Campaign materials are free to all credit unions--regardless of their affiliation with CO-OP Financial Services--and can be customized by individual institutions.

The campaign is the next phase of the CO-OP's "Banks Don't Like You" consumer advertising CO-OP Financial Services initiated in November. Moving from "Banks Don't Like You," the new effort stresses "Credit Unions Do" wonderful work on behalf of their members.

"While credit unions have a huge opportunity right now to gain new members, many don't have the necessary resources to create the kind of high-end marketing materials that will get them noticed," said Caroline Lane, CO-OP Financial Services senior vice president of business development and marketing. "This integrated campaign will allow credit unions of all asset sizes to share in a unified brand message that highlights the benefits of switching to a credit union." 

CO-OP Financial Services will display the campaign March 18-20 in booth 401 at the Credit Union National Association's Government Affairs Conference in Washington, D.C.

The campaign is humorously based on the trials and tribulations of earning a living, and features the tag line, "Making Money is Hard.
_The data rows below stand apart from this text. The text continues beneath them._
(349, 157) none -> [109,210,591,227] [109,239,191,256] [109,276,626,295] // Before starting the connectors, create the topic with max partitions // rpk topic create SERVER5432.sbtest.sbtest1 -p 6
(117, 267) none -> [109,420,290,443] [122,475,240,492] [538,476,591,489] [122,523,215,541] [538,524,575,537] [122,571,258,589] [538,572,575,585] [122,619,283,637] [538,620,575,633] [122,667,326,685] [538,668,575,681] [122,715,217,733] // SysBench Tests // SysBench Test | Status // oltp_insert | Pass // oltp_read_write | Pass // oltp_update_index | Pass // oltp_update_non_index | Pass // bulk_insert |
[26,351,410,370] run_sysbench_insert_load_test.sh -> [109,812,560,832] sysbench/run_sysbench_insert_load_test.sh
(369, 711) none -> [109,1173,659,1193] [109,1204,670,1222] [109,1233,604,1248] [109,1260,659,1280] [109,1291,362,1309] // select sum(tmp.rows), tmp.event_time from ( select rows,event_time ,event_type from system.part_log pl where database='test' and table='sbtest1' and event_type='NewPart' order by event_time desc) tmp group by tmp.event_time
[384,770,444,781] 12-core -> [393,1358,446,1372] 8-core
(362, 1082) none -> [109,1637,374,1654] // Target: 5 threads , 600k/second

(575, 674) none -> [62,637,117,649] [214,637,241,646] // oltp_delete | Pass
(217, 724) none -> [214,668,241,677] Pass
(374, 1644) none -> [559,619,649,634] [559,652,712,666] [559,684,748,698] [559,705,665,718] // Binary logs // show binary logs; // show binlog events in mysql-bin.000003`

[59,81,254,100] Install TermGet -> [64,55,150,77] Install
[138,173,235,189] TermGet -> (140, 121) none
But Putting It in the Right Place Doesn't Have to Be."

The ads can be customized to include an individual credit union's logo and Web address. Initially, materials will be offered in the form of print ads and Web banners. 

"These ads are designed to educate a whole new generation of potential members about what 'Credit Unions Do'--from offering better rates and friendly member service to the convenience of a network of shared branches and surcharge-free ATMs," Lane said.